From the #1 New York Times bestselling author and master of narrative nonfiction comes the enthralling story of the sinking of the Lusitania, published to coincide with the 100th anniversary of the disaster
On May 1, 1915, a luxury ocean liner as richly appointed as an English
country house sailed out of New York, bound for Liverpool, carrying a
record number of children and infants. The passengers were anxious.

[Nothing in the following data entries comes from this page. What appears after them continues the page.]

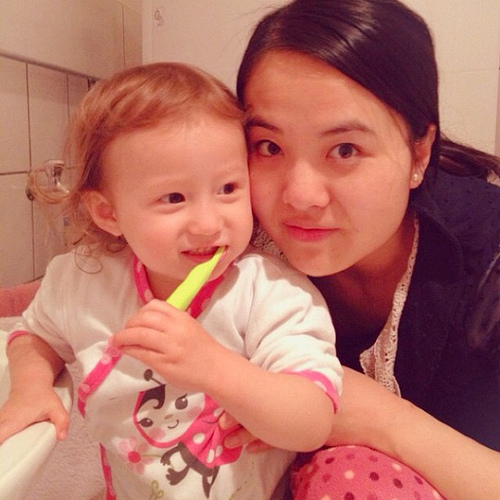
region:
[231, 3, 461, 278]
Asian woman's face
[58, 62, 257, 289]
Baby's face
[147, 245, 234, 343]
Toothbrush used by child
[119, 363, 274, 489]
ladybug character on child's clothing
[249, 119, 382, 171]
Asian woman's eyes and brows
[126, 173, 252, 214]
Child's eyes and eyebrows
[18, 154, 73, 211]
Faucet in the background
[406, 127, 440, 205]
Asian woman's ear with earring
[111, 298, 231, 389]
Child's hand holding the toothbrush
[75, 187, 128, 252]
Child's right ear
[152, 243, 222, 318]
the little girl brushing her teeth with a toothbrush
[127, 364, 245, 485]
the ladybug picture on the shirt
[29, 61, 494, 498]
a little girl standing in the bathroom with her mom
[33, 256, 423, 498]
the pajamas the girl is wearing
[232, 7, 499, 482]
the little girls mother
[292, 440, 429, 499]
the polka dots on the pants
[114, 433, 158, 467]
the flower the ladybug is wearing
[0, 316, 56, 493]
the edge of the sink that the girl is holding onto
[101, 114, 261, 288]
the happy face of the little girl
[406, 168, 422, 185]
the pearl earring in the mom's ear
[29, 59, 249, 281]
the toddler has red hair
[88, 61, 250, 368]
the toddler is brushing her teeth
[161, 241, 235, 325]
the toothbrush in her is yellow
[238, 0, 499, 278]
the lady has long dark hair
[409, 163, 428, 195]
a pearl earring is in the lady's ear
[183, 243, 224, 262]
the little girl has baby teeth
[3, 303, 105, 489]
a hand is on the bathroom sink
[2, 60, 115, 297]
tile is on the wall of the bathroom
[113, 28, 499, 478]
the woman is holding the toddler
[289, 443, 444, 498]
pink polka dots are on the pants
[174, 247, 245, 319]
Green toothbrush in baby's mouth.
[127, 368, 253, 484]
Lady bug on a baby's shirt.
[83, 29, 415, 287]
Woman and baby face.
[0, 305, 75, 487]
Baby holding on to the sink.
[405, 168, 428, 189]
Pearl earring in woman's ear.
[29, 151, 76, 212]
Towel shelf in bathroom.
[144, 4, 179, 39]
Picture on bathroom wall.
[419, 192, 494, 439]
Blue blazer on woman.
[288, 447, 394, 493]
Pink polka dot baby pants.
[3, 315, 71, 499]
Edge of white bathtub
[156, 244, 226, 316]
Yellow handle of toothbrush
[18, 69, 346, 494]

Germany had declared the seas around Britain to be a war zone, and for
months, its U-boats had brought terror to the North Atlantic. But the
Lusitania
was one of the era's great transatlantic "Greyhounds" and her captain,
William Thomas Turner, placed tremendous faith in the gentlemanly
strictures of warfare that for a century had kept civilian ships safe
from attack. He knew, moreover, that his ship--the fastest then in
service--could outrun any threat.
Germany, however, was determined
to change the rules of the game, and Walther Schwieger, the captain of
Unterseeboot-20, was happy to oblige. Meanwhile, an ultra-secret British
intelligence unit tracked Schwieger's U-boat, but told no one. As U-20
and the
Lusitania made their way toward Liverpool, an array of
forces both grand and achingly small--hubris, a chance fog, a closely
guarded secret, and more--all converged to produce one of the great
disasters of history.
It is a story that many of us
think we know but don't, and Erik Larson tells it thrillingly, switching
between hunter and hunted while painting a larger portrait of America
at the height of the Progressive Era. Full of glamour, mystery, and
real-life suspense,
Dead Wake brings to life a cast of evocative
characters, from famed Boston bookseller Charles Lauriat to pioneering
female architect Theodate Pope Riddle to President Wilson, a man lost to
grief, dreading the widening war but also captivated by the prospect of
new love. Gripping and important,
Dead Wake captures the sheer drama and emotional power of a disaster that helped place America on the road to war.